2017-10-13 @floitschG
Welcome to the Dart Language and Library Newsletter.
Last week we discussed the evaluation order of method calls, like o.foo(bar())
. As some readers correctly pointed out, the section was partially misleading and sometimes based on wrong assumptions. Thanks for the feedback.
We claimed that there was an exception to the left-to-right evaluation in the spec. That's misleading: the is spec is careful (and it uses a lot of otherwise unnecessary machinery) to say that in e.foo(e1, ..., eN)
, e.foo
is not an expression that is evaluated. As such, it is meaningless to talk about the “order of evaluation” of method calls, when there are no expressions that are evaluated.
Even after our change - evaluating getters first when they are used as call-targets - it is not meaningful to talk about the evaluation order of expressions, since o.foo
still isn't an expression.
We also claimed that the expected behavior was to evaluate from left to right. We missed the fact that some method-based languages only look up the method before doing the call. C# and Java, both evaluate the arguments before reporting null
errors. In contrast, JavaScript and C++ (at least for virtual functions in gcc) report null
errors before evaluating the arguments to the call.
JavaScript actually changed their behavior in ECMAScript 5.0 (see es5). The change was that GetValue(ref)
in step 2 is now evaluated before evaluating the arguments. The reason for this change was for similar reasons: initially, ECMAScript did not have getters, but with getters it made sense to evaluate the GetValue(ref)
-=-=-
**AIM OF THE EXERCISE:** Summarize the Dart newsletter extract in two sentences.

**THE DATA:**
-=-=-
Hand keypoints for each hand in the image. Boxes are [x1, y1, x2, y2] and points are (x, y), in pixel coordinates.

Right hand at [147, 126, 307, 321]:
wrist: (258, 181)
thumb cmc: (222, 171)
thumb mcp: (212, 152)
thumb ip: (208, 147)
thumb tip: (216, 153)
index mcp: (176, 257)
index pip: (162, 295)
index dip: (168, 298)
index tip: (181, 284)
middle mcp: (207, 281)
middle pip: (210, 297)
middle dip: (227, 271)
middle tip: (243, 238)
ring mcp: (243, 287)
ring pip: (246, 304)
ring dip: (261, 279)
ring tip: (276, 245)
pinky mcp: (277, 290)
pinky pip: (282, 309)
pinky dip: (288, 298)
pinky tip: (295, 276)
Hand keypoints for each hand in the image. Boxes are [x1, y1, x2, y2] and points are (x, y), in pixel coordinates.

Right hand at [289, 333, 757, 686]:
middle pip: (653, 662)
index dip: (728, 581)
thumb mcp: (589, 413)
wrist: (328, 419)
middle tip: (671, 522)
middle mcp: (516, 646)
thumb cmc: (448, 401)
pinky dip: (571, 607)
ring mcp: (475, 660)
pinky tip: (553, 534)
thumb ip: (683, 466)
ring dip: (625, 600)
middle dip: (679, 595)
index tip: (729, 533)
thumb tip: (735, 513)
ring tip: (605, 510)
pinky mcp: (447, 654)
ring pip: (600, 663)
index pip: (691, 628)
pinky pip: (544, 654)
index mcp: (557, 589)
-=-=-
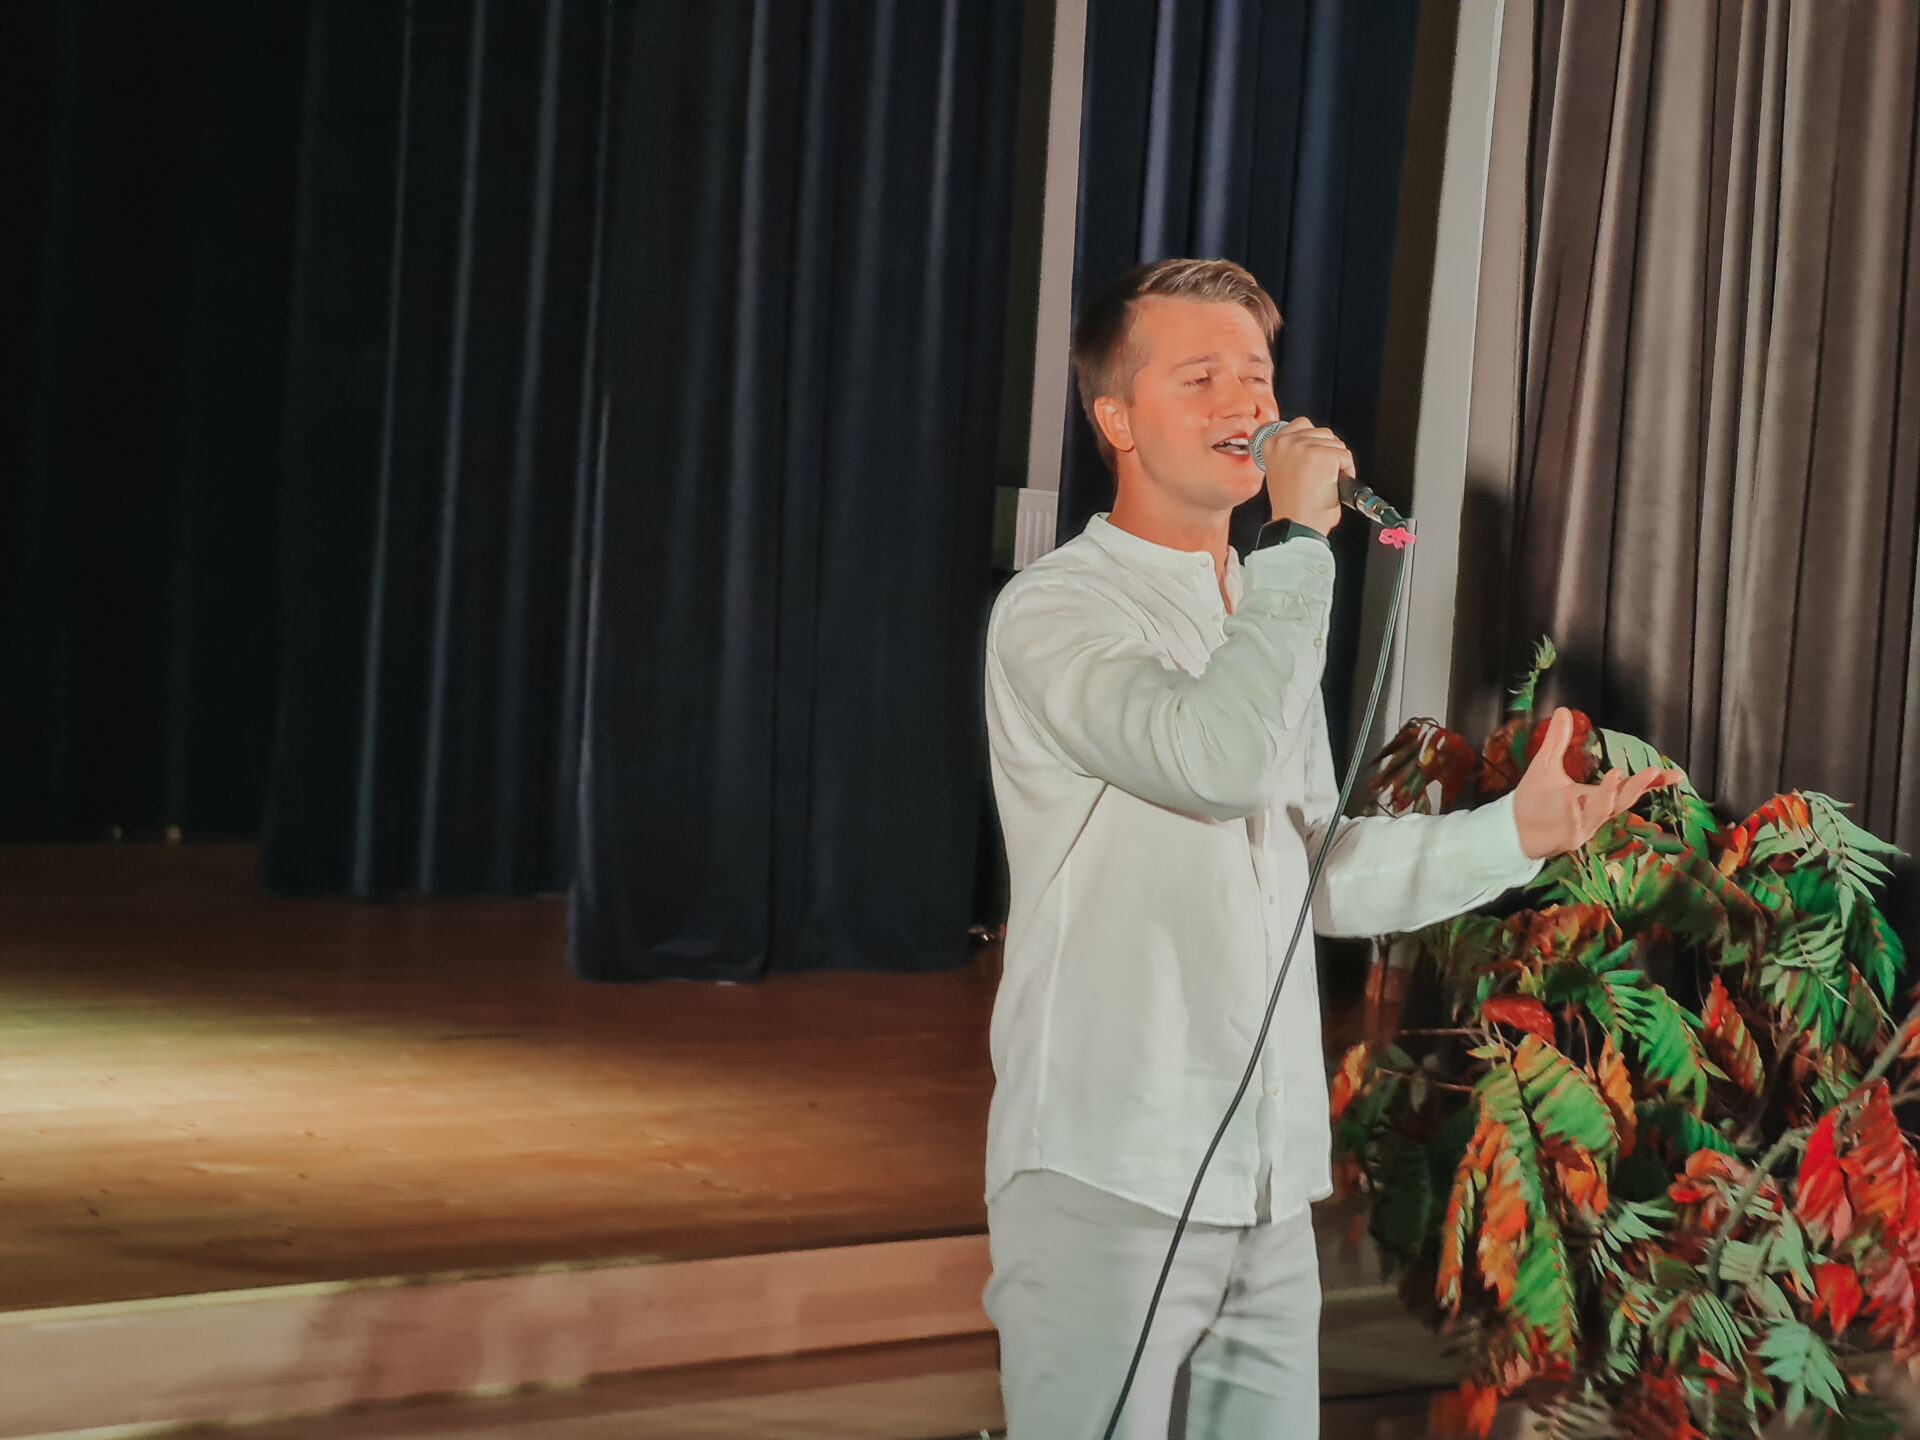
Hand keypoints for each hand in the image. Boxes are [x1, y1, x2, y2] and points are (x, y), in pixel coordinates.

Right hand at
-=-=-
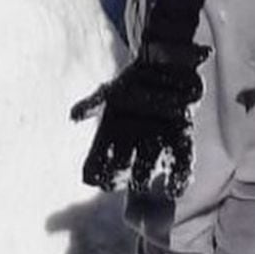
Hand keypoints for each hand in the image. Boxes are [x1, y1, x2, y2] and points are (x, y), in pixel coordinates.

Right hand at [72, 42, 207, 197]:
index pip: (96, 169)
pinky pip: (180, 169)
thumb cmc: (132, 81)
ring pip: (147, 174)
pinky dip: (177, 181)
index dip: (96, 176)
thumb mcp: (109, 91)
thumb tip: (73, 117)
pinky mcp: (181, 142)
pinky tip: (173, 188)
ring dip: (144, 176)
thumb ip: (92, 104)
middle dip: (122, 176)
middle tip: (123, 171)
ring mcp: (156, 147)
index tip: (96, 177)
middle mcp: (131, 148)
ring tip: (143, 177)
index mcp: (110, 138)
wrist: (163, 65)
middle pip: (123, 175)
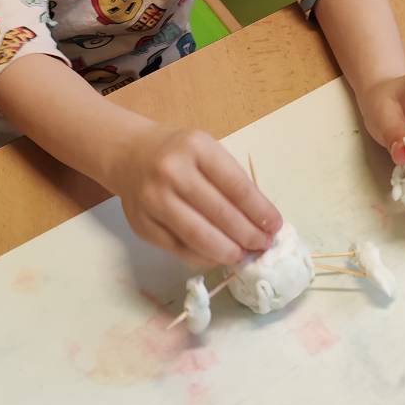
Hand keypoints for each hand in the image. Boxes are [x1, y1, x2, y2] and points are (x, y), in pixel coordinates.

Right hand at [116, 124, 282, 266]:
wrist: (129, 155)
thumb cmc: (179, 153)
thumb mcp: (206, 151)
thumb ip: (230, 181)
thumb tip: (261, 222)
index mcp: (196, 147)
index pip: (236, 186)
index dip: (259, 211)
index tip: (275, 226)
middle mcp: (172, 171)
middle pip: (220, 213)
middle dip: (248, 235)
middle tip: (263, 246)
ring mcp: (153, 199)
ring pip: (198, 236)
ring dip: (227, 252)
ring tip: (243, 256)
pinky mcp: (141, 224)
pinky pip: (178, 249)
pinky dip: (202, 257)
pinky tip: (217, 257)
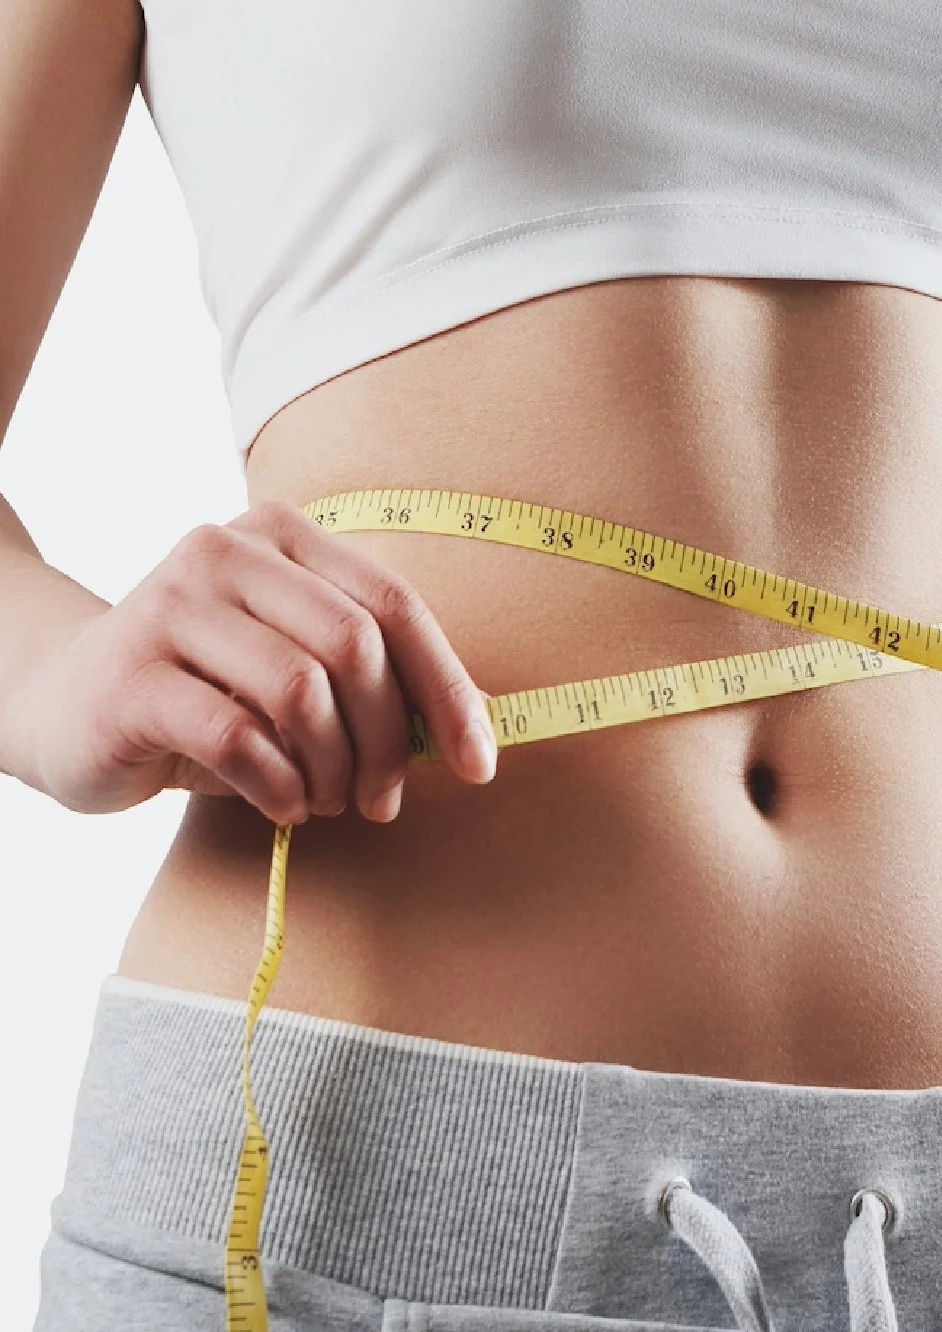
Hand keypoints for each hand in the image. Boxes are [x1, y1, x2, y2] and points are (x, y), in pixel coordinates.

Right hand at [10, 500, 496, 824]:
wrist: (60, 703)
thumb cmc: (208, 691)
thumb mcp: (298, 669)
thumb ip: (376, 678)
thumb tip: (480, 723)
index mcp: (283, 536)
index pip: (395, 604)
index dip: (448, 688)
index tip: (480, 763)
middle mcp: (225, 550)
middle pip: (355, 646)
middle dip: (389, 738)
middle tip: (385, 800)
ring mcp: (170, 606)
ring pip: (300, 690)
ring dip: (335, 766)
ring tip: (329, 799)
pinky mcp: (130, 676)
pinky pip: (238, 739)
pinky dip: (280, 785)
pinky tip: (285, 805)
-=-=-
**ANSWER SECTION:** The newsletter corrects the previous week's discussion of method-call evaluation order, explaining that the spec treats e.foo in e.foo(e1, ..., eN) as something that is not an evaluated expression, so speaking of an evaluation order for method calls is meaningless. It also notes that languages differ on this point: C# and Java evaluate the arguments before reporting null errors, while JavaScript and C++ report null errors first, a behavior JavaScript adopted in ECMAScript 5.0.